Instruções dos exercícios
1) No texto sobre a autobiografia de B.B. King, qual título a obra recebeu quando foi editada no Brasil em 99?
2) Prossiga com o texto sobre a autobiografia de B.B. King a partir do ponto em que ele termina.

Trecho selecionado
┌────────

CULTURA
Com a palavra, o rei
Lançada originalmente em 1996, autobiografia de B.B. King, Uma Vida de Blues acaba de ganhar nova edição no Brasil.
Publicado em 06/03/2014 às 6:00 | Atualizado em 11/07/2023 às 12:26
B.B. King, o rei do blues. O sobrenome King (“rei”, em português), de Riley B. King, caiu como uma luva para o homem que se tornaria um gigante do blues, romperia barreiras e participaria ativamente da revolução que levou o gênero, nascido na zona rural dos Estados Unidos, para o mundo todo.
O carisma de B.B. King, sua simplicidade e, sobretudo, sua generosidade são atestadas pelos músicos André Cristovam e Marcos Ottaviano, por Edgard Radesca (diretor da casa de shows Boubon Street, em São Paulo), mas, sobretudo, por ele próprio e pelo jornalista David Ritz, coautor da autobiografia de B.B. King, Uma Vida de Blues (Évora/Generale, 264 págs., R$ 54,90), que acaba de ganhar nova edição no Brasil – a obra, lançada originalmente em 1996, já havia sido editado por aqui em 99 com o título B.B. King - Corpo e Alma do Blues.
O livro é uma viagem pelo blues através do olhar de King. Como autobiografia, tem suas limitações, como reconhece Ritz, especialista em escrever “autobiografias dos outros” – entre elas a de Ray Charles, ainda inédita no Brasil. David Ritz acompanhou King às vésperas de seus 70 anos em uma turnê e conviveu com ele um bom tempo para colher o depoimento que está no livro.

└────────

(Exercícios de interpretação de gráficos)
┌────────

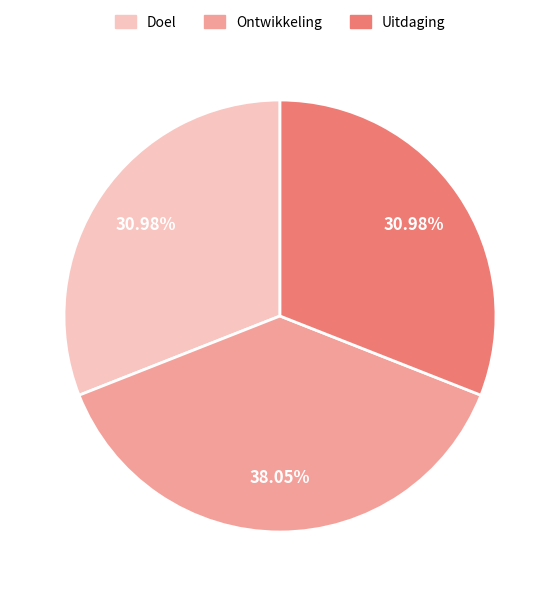

Which has a higher value, Ontwikkeling or Doel?

Ontwikkeling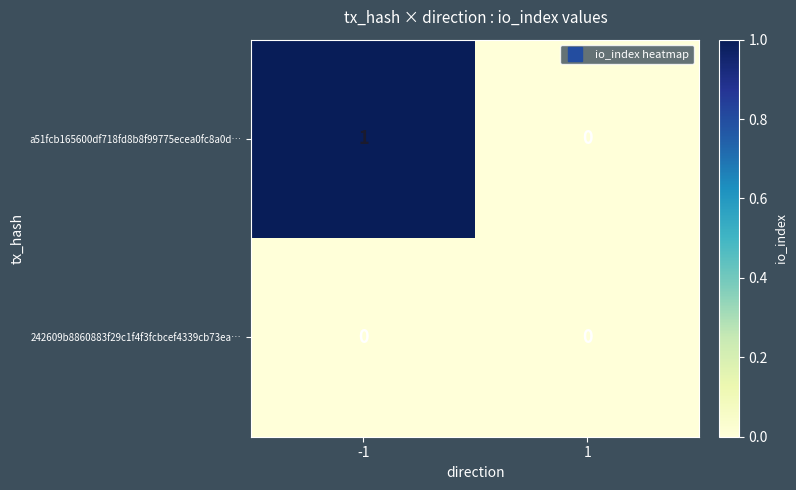

Rank the series by their maximum value, from lowest to highest.

242609b8860883f29c1f4f3fcbcef4339cb73ea…, a51fcb165600df718fd8b8f99775ecea0fc8a0d…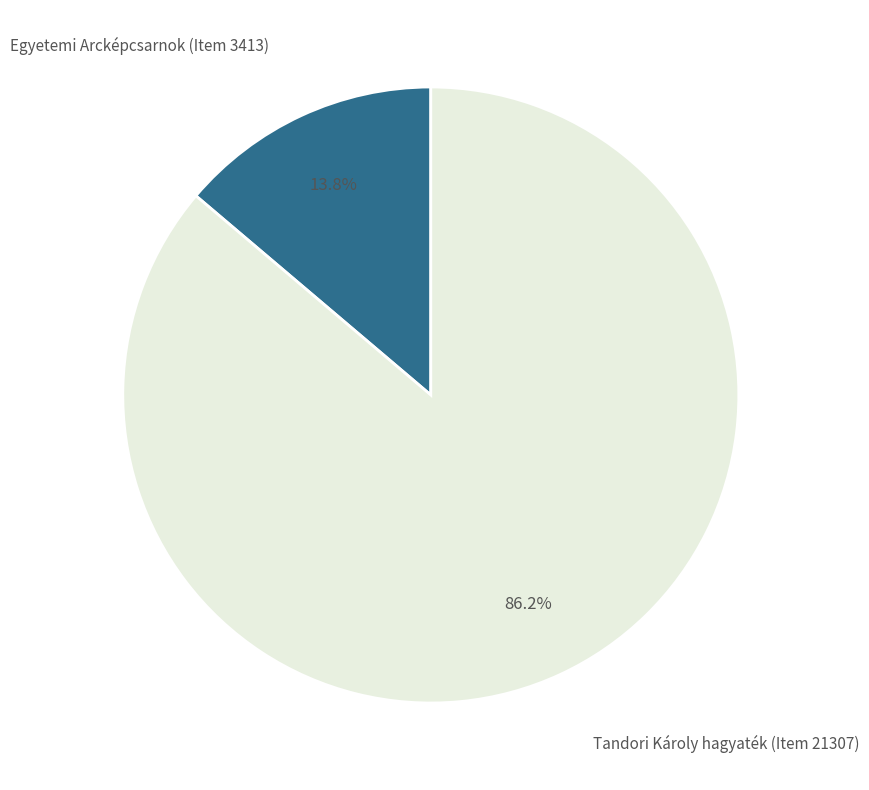

Approximately how many times larger is the value at Egyetemi Arcképcsarnok (Item 3413) compared to Tandori Károly hagyaték (Item 21307)?

0.2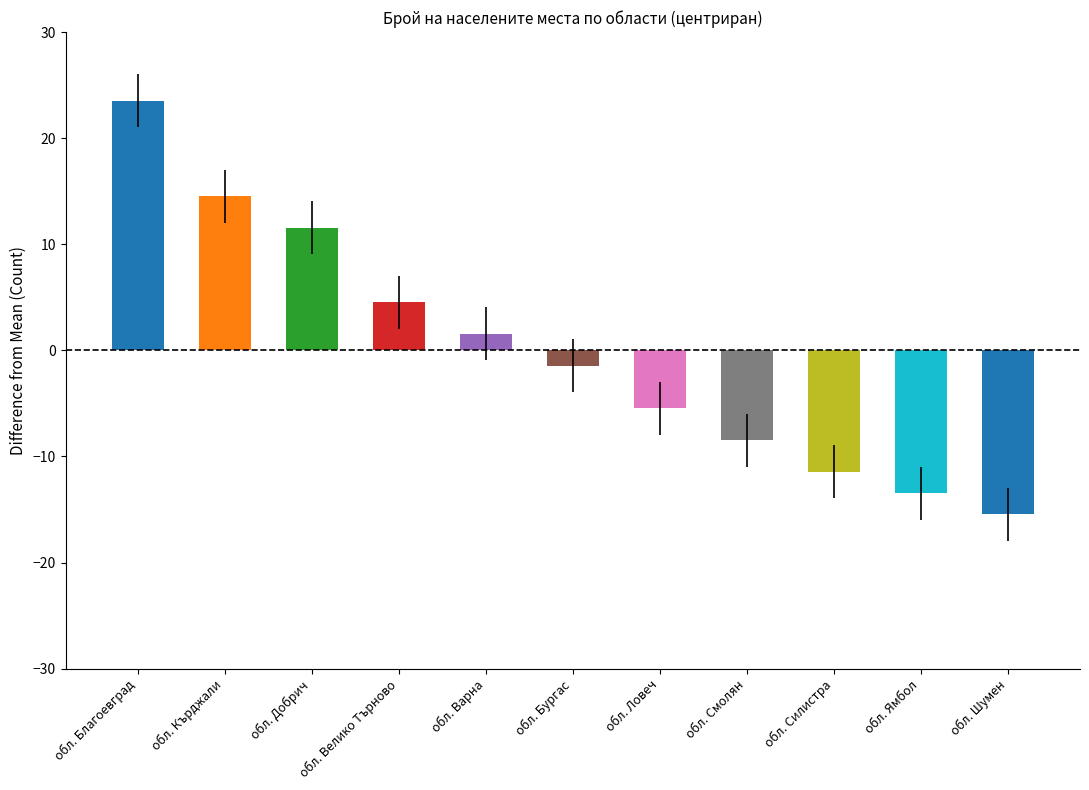

How many data points does each series have?

11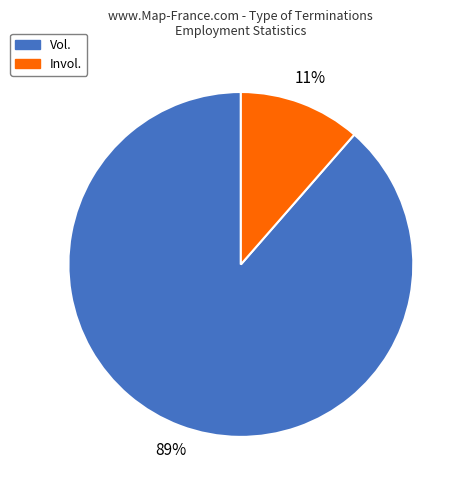

Does Invol. account for over 50% of the chart?

No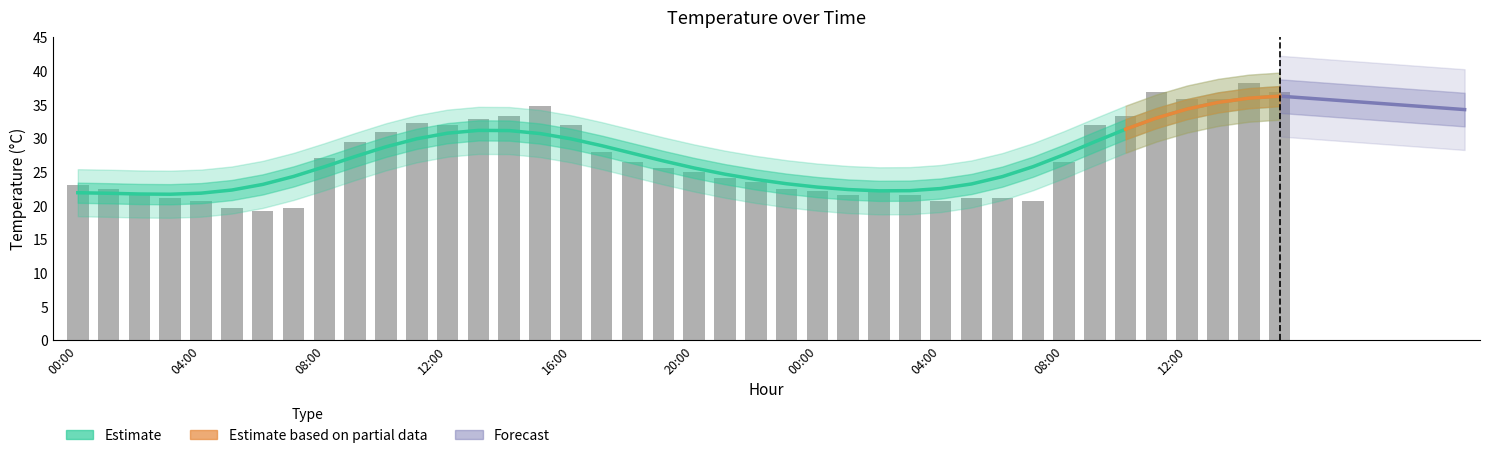

How many data points are above 25?

20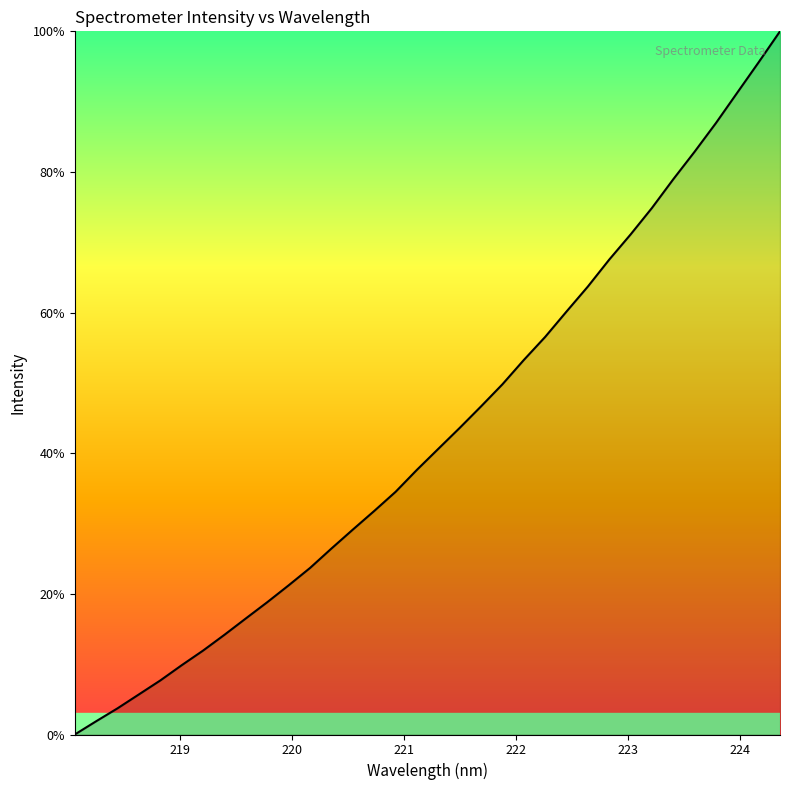

What is the difference between the maximum and minimum values?

100.0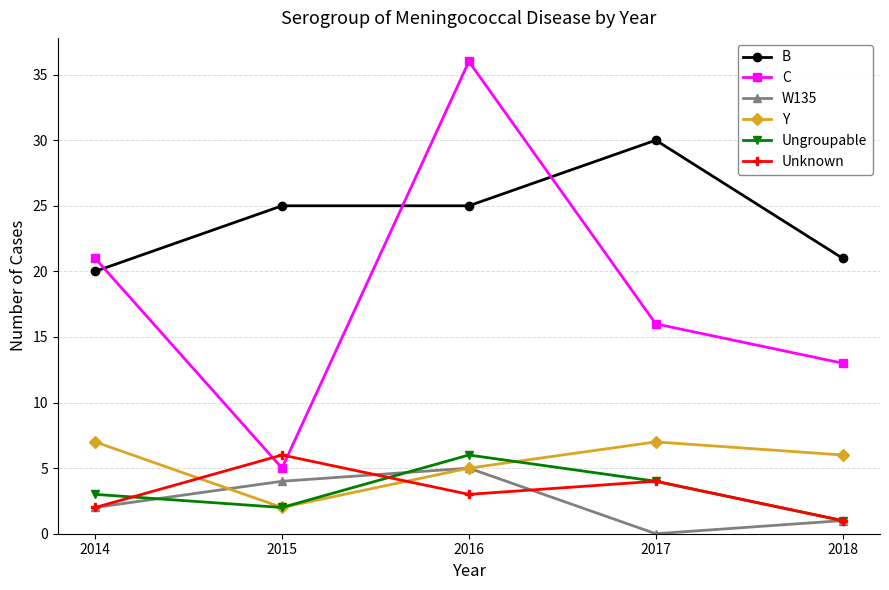

At which category does W135 reach its first local peak?

2016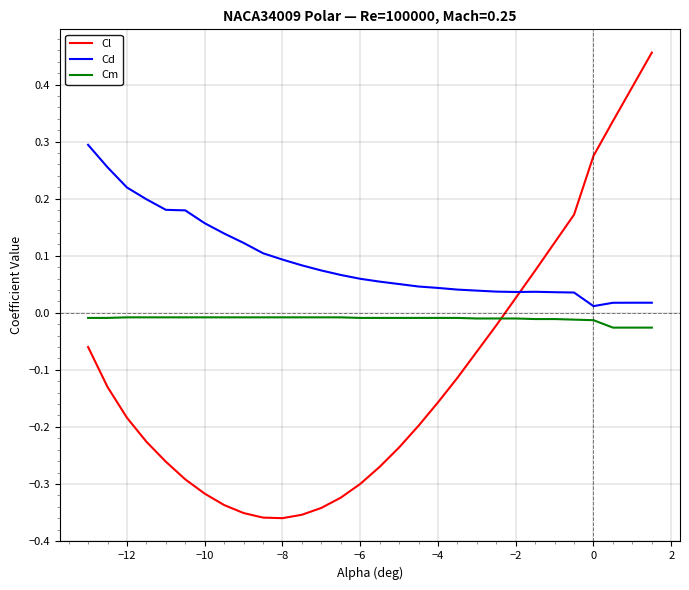

Is this an area chart (filled region under the line)?

No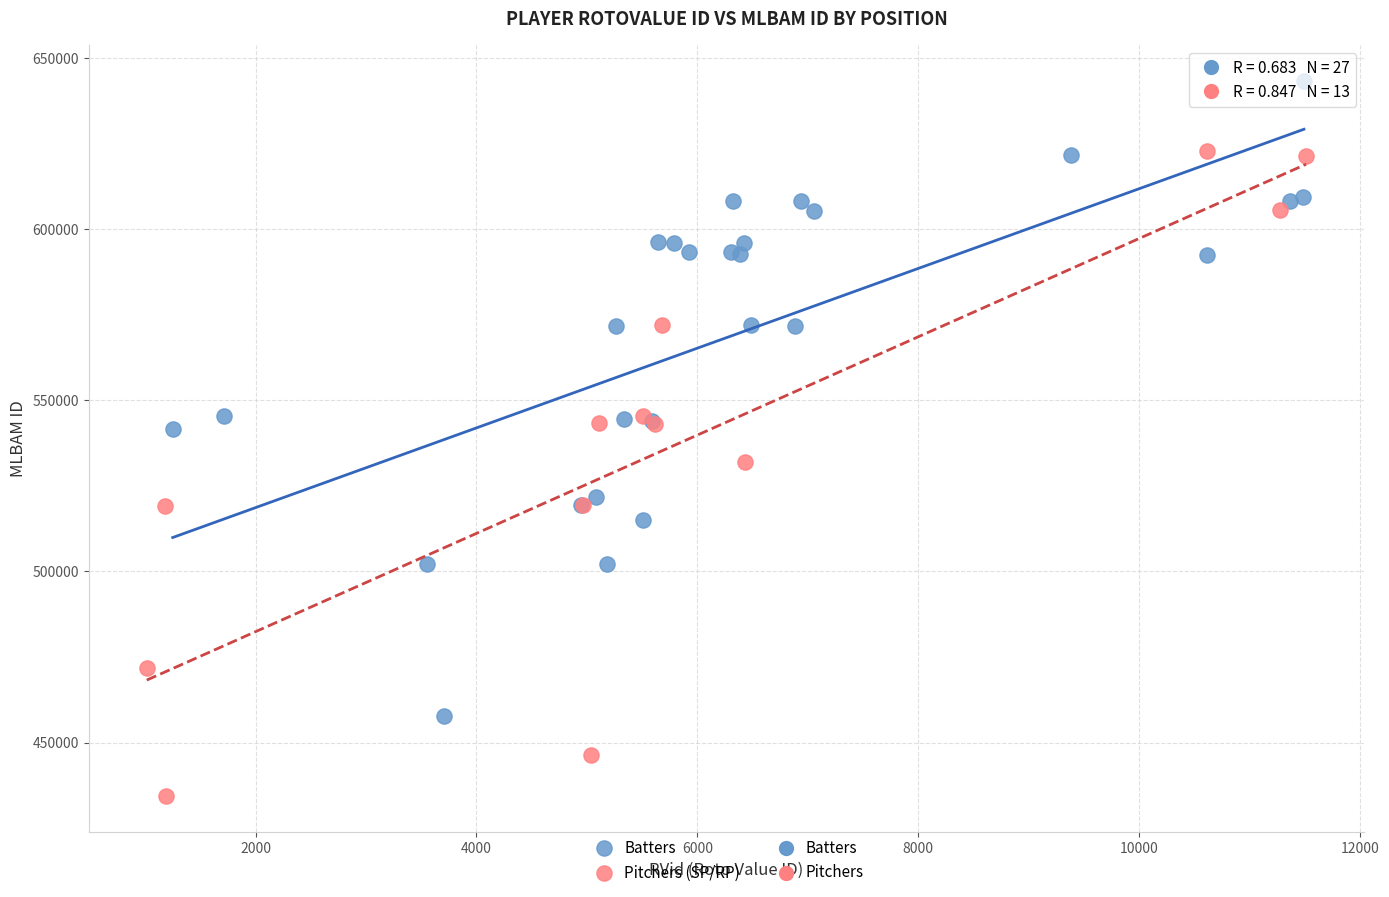

Which series reaches the minimum Y coordinate?

Pitchers (SP/RP)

└────────

Respostas da atividade
1) B.B. King - Corpo e Alma do Blues.

2)
“Ele (King) quer gostar de todos que gostem dele, mas se não gostarem, ele fica feliz do mesmo jeito – e até mesmo mais feliz se isso evitar hostilidades. A civilidade é a pedra angular da personalidade de B.B. King”, descreve Ritz.
Narrado em primeira-pessoa, ou seja, na voz de B.B. King, o livro parte da infância pobre nos campos de algodão até chegar ao começo dos anos 90, quando o músico já era uma super-astro. Filho único, perdeu a mãe antes dos 10 anos de idade e dali começou a se virar sozinho. Morou com o pai, a madrasta e os meio-irmãos por um tempo até chegar a Memphis, onde começou efetivamente sua carreira artística.
A infância de “B.”, como é chamado na intimidade, tem a narrativa fluente de um romance. Explica como surgiu a paixão pela música – através um pastor que utilizava uma guitarra em suas pregações e de uns discos de Lonnie Johnson e Blind Lemon que ouvia na vitrola de sua tia, ainda nos anos 1930 – e também pelas garotas, algo que acompanharia B. até os dias de hoje.
O músico casou apenas duas vezes – com Martha Lee (1946-1952) e Sue Carol (1958-1966) -, mas não teve filhos com nenhuma delas. Em compensação, teve outros 15, com 15 mulheres diferentes - o Wikipedia diz que ele chegou a ter outros depois de lançado o livro e que por volta de 2004 já contava com 50 netos.
B.B. King diz que é casado mesmo com o trabalho e com a estrada. Na autobiografia, ele revela que até o final dos anos 1980, costumava fazer 340 shows por ano. Já nos anos 1990, cortou para 250 e até mesmo hoje, aos 88 anos de idade, segue com agenda lotada de shows pelos Estados Unidos, como mostra seu site oficial.
“Amigos já me perguntaram se eu era viciado em trabalho, jogo e sexo. Com certeza jogo e sexo complicaram minha vida e me fizeram passar por mudanças. Admito. Eu gostava de jogo e de sexo, mas ambos são prazeres que eu sentia que podia controlar. O trabalho é uma questão diferente. O trabalho me controla. Este padrão pode remontar até o tempo da plantação, da colheita de algodão e de quando dirigia o trator. Pode remontar ao desejo de me virar, de me superar e obter algo melhor. Pode ser que esteja no sangue”, contou.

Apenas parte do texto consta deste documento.